E visto che il gioco di prestigio era passato senza colpo ferire nell'opinione pubblica il grande illusionista aumenta il grado di difficoltà e nel disegno di legge trasforma da 1 giorno – previsto nella legge di stabilità – a 10 giorni il periodo di assenza del docente titolare in cui non sarà più possibile chiamare un supplente.
Ma quanto vale questo gioco di prestigio?
Analizzando i dati dati del bilancio previsionale del MIUR 2014-2016 le supplenze brevi e saltuarie valgono oltre 720 milioni di euro! Se la previsione contenuta nella relazione tecnica alla legge di stabilità prevedeva un risparmio di 135 milioni per il primo giorno è facile immaginare che oltre il 90% delle supplenze brevi e saltuarie siano entro i 10 giorni e che il risparmio aggiuntivo ottenuto in questo modo dal governo sia superiore ai 400 milioni di euro. Ma come si dice due coincidenze fanno un indizio e quindi andiamo a vedere quanto valgono i fondi del miglioramento dell'offerta formativa che come previsto dalla legge di stabilità dovranno essere usati prioritariamente per il pagamento delle ore eccedenti: bingo 642 milioni di euro!

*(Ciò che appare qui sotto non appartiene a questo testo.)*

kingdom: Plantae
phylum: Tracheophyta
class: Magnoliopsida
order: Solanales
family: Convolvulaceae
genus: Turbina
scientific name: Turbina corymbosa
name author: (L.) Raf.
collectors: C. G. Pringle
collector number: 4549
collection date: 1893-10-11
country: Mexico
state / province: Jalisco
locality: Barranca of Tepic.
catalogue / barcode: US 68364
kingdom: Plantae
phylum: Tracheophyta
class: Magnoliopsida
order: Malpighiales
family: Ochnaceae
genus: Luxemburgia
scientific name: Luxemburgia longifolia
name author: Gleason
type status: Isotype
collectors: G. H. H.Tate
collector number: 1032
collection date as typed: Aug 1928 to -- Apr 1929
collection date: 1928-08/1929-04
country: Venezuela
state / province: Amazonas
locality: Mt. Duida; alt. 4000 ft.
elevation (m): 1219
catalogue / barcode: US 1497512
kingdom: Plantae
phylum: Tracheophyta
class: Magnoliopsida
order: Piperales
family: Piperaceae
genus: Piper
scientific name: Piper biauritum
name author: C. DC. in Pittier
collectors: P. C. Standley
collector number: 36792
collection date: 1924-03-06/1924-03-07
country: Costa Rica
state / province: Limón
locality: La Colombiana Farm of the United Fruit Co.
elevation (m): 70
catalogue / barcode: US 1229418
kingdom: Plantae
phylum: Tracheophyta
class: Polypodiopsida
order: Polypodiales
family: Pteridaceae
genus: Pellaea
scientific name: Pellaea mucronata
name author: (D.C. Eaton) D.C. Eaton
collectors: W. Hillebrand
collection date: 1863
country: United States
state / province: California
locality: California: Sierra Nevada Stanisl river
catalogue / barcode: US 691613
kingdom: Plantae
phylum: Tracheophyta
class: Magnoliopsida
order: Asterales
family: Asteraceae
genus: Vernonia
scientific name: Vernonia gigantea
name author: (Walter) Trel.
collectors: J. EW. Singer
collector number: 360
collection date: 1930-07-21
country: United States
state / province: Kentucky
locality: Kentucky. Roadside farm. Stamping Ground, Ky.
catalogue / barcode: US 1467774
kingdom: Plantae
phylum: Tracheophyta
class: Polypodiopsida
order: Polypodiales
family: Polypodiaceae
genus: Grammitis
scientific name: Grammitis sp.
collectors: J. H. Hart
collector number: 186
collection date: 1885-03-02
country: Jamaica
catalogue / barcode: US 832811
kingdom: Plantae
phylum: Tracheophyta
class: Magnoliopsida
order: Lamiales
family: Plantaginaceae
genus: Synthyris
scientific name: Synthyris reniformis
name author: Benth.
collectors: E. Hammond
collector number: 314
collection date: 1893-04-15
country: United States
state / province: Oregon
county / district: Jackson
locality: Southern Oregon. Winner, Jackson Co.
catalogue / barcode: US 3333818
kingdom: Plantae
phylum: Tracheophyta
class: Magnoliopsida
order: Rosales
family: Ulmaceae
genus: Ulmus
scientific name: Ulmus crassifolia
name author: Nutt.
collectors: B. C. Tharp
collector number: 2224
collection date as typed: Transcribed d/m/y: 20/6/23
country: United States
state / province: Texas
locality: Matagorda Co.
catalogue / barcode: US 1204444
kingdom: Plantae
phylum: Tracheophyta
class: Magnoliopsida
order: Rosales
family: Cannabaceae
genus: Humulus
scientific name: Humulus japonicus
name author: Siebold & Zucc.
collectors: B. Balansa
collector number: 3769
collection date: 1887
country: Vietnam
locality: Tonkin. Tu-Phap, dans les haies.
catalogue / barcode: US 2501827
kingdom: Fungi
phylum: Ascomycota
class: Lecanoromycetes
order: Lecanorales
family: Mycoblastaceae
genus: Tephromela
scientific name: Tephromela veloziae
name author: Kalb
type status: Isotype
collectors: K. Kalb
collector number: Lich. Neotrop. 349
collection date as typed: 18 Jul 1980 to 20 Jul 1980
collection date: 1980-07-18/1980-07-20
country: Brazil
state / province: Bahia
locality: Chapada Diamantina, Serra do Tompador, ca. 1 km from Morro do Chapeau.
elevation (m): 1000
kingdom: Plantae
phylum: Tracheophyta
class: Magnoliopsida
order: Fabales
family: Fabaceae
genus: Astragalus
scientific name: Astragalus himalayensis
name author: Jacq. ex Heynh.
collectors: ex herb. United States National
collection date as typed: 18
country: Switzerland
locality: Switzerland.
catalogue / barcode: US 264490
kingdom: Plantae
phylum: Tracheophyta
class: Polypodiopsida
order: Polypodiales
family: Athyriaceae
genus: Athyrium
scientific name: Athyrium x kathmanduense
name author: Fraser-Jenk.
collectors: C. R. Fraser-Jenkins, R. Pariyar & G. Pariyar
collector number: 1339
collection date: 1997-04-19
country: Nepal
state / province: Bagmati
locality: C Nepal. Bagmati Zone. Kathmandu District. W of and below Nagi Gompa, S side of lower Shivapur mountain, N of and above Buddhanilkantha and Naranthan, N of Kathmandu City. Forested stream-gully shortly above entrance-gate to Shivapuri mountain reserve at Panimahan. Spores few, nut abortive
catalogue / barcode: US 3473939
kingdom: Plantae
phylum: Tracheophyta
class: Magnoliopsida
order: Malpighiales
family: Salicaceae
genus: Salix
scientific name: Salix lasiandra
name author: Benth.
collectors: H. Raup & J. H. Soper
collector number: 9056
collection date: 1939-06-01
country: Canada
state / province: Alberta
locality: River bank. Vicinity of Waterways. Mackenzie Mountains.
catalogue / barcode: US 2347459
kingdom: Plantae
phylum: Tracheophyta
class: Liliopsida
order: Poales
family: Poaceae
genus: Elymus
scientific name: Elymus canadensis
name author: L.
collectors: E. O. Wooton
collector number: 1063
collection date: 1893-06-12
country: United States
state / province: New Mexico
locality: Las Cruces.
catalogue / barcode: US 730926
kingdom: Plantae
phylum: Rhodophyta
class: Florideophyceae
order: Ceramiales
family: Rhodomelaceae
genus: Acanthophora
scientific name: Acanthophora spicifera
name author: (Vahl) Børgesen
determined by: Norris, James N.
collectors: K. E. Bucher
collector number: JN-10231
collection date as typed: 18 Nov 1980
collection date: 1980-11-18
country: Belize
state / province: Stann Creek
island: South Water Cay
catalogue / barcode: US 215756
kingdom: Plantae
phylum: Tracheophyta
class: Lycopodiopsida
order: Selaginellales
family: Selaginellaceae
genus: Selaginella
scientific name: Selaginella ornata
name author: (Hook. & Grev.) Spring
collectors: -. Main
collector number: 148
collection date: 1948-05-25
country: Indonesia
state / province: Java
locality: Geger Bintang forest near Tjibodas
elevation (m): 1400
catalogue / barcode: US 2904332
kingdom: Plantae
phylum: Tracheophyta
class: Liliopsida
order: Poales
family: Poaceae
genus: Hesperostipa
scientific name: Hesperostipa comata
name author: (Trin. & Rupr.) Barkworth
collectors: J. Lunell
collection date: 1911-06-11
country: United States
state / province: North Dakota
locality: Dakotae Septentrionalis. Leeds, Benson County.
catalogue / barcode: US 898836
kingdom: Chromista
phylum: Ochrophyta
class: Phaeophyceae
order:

Quindi riassumendo 400 di risparmi previsti in finanziaria + 400 di risparmi per l'allungamento a 10 giorni della mancata copertura delle assenze del personale docente + 600 milioni presi dal MOF per il pagamento delle ore eccedenti e siamo a 1,4 miliardi di euro di tagli sulla scuola! Niente male per chi scriveva “Per questo dobbiamo tornare a vivere l’istruzione e la formazione non come un capitolo di spesa della Pubblica Amministrazione, ma come un investimento di tutto il Paese su se stesso. Come la leva più efficace per tornare a crescere.”
Ma i 150 mila che fine hanno fatto?
Dalla relazione tecnica al disegno di legge:“la norma consente le seguenti immissioni in ruolo aggiuntive rispetto alla legislazione previgente” pari a 48.812 docenti per una spesa di 1,728 miliardi di euro di cui 1,4 miliardi li sta mettendo la scuola !
La montagna ha partorito il topolino! Se consideriamo che alla fine parliamo di 328 milioni di euro, forse!
Allora possiamo finalmente dire che il nostro grande illusionista ha creato quasi 50 mila posti di lavoro che prima non c'erano? Purtroppo nemmeno la risposta a questa domanda risulta affermativa in quanto confrontando sempre la solita relazione tecnica vedremo che nel 2023 rimarranno nel primo gradone stipendiale (0-8) solo 156 persone che saranno coloro che fino a questo momento non avevano mai lavorato per la scuola! E questo ci dimostra che non ci stanno mettendo nemmeno i 328 milioni: forse saranno risparmi sul capitolo “spese per le supplenze a tempo determinato”?
Ma rimangono ancora due domande a cui nessuno fino ad oggi ha dato una risposta che sono le seguenti:
quanti saranno i nuovi disoccupati che si verranno a creare dal mancato conferimento delle supplenze all'esterno e dal conferimento delle ore di straordinario al personale a tempo indeterminato?
quanti saranno i nuovi disoccupati che si verranno a creare con l'introduzione della norma che fissa in 36 mesi il periodo massimo di supplenze?
In attesa che il grande illusionista risponda alla nostra domanda finiamo da dove avevamo incominciato “come terza azione sarà scelta la più semplice disponibile” riportando il massimo esercizio di demagogia contenuto nella proposta Renziana: “Ci serve una buona scuola perché l’istruzione è l’unica soluzione strutturale alla disoccupazione, l’unica risposta alla nuova domanda di competenze espresse dai mutamenti economici e sociali.”